A bone scan requires intravenous administration of a mildly radioactive substance that is taken up by inflamed or cancerous areas within the skeleton. It involves a very low dose of radiation (less than a CT scan).

A bone scan is often done prior to commencing treatment for prostate cancer in order to ensure the disease hasn't spread to the bones.

CT scan

This is an alternative to MRI scanning in prostate cancer. It uses X-rays and a powerful computer to generate detailed images of the body. It gives similar information to the MRI described above but involves a dose of radiation.

MRI scan

An MRI scan uses the response of the body's tissues to a strong magnetic field to form detailed images.

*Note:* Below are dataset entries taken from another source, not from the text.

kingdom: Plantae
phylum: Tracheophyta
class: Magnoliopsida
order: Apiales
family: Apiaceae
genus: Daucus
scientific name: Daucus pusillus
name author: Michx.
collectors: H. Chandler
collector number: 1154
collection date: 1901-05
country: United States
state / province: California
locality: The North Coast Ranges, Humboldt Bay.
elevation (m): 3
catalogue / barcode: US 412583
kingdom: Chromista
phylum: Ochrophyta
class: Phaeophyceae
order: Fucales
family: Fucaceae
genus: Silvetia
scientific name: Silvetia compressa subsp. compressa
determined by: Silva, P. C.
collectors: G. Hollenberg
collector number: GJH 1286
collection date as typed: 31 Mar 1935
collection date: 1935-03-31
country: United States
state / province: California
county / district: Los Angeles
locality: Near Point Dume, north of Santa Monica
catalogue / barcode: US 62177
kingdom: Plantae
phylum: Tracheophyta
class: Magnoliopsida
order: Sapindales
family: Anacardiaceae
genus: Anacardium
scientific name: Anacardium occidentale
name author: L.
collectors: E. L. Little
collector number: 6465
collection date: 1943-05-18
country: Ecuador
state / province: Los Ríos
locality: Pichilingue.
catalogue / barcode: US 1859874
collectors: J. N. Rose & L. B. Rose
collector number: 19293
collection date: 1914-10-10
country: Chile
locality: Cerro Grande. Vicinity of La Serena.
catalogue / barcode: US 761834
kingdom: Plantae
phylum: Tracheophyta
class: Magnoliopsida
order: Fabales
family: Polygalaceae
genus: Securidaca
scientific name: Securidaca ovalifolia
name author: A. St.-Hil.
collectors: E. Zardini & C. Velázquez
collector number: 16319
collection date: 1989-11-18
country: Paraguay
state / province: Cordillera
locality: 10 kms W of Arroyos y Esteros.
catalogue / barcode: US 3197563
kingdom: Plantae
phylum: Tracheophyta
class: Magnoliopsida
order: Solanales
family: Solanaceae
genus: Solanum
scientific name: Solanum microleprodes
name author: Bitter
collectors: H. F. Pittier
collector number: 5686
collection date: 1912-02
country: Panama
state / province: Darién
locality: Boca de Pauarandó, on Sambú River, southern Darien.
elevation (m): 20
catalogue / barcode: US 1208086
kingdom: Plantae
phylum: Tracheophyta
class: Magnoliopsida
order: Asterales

It is very useful in prostate cancer because it can show whether the cancer has spread beyond the edge of the prostate or whether there are any enlarged lymph nodes or bone lesions which may indicate spread of the disease.

Some patients can't have an MRI because of the magnetic field involved (patients with pacemakers, metal cardiac valves, intracranial aneurysmal clips, retained foreign bodies e.g. intraocular metal fragments as well as some with metallic joint replacements).

Some also have problems with claustrophobia because it involves lying inside a tube and is rather noisy!